▶ [What the exercise asks]: Reproduce all of the rows below line for line, without changing a single character.

Begin Supplied records

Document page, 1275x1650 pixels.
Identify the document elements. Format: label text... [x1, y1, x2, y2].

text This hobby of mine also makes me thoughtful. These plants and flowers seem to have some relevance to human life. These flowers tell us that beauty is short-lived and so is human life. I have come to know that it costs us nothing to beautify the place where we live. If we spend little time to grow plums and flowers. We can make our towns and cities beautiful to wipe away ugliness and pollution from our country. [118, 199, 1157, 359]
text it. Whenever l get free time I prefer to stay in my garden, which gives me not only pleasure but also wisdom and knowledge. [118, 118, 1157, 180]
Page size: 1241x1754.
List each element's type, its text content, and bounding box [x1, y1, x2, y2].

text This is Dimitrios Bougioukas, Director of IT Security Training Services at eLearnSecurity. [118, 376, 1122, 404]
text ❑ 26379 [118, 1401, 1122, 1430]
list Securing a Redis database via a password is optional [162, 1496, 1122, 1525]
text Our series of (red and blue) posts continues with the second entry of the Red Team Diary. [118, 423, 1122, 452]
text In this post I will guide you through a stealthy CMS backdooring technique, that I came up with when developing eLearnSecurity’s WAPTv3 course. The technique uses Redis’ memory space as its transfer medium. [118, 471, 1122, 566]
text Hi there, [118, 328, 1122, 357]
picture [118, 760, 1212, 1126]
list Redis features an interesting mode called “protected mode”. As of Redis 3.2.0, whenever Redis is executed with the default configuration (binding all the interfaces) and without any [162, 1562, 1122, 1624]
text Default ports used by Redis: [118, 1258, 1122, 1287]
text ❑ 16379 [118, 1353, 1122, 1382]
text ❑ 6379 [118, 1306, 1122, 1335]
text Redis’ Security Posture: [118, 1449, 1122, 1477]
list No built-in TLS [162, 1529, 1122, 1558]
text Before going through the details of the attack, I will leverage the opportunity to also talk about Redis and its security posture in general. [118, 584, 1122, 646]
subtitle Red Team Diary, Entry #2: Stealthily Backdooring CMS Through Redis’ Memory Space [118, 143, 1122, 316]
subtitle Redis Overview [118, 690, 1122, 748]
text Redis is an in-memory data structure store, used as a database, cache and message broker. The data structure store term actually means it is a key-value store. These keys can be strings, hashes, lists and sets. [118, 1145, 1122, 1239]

End Supplied records

▶ [Correct response]:
Document page, 1275x1650 pixels.
Identify the document elements. Format: label text... [x1, y1, x2, y2].

text This hobby of mine also makes me thoughtful. These plants and flowers seem to have some relevance to human life. These flowers tell us that beauty is short-lived and so is human life. I have come to know that it costs us nothing to beautify the place where we live. If we spend little time to grow plums and flowers. We can make our towns and cities beautiful to wipe away ugliness and pollution from our country. [118, 199, 1157, 359]
text it. Whenever l get free time I prefer to stay in my garden, which gives me not only pleasure but also wisdom and knowledge. [118, 118, 1157, 180]
Page size: 1241x1754.
List each element's type, its text content, and bounding box [x1, y1, x2, y2].

text This is Dimitrios Bougioukas, Director of IT Security Training Services at eLearnSecurity. [118, 376, 1122, 404]
text ❑ 26379 [118, 1401, 1122, 1430]
list Securing a Redis database via a password is optional [162, 1496, 1122, 1525]
text Our series of (red and blue) posts continues with the second entry of the Red Team Diary. [118, 423, 1122, 452]
text In this post I will guide you through a stealthy CMS backdooring technique, that I came up with when developing eLearnSecurity’s WAPTv3 course. The technique uses Redis’ memory space as its transfer medium. [118, 471, 1122, 566]
text Hi there, [118, 328, 1122, 357]
picture [118, 760, 1212, 1126]
list Redis features an interesting mode called “protected mode”. As of Redis 3.2.0, whenever Redis is executed with the default configuration (binding all the interfaces) and without any [162, 1562, 1122, 1624]
text Default ports used by Redis: [118, 1258, 1122, 1287]
text ❑ 16379 [118, 1353, 1122, 1382]
text ❑ 6379 [118, 1306, 1122, 1335]
text Redis’ Security Posture: [118, 1449, 1122, 1477]
list No built-in TLS [162, 1529, 1122, 1558]
text Before going through the details of the attack, I will leverage the opportunity to also talk about Redis and its security posture in general. [118, 584, 1122, 646]
subtitle Red Team Diary, Entry #2: Stealthily Backdooring CMS Through Redis’ Memory Space [118, 143, 1122, 316]
subtitle Redis Overview [118, 690, 1122, 748]
text Redis is an in-memory data structure store, used as a database, cache and message broker. The data structure store term actually means it is a key-value store. These keys can be strings, hashes, lists and sets. [118, 1145, 1122, 1239]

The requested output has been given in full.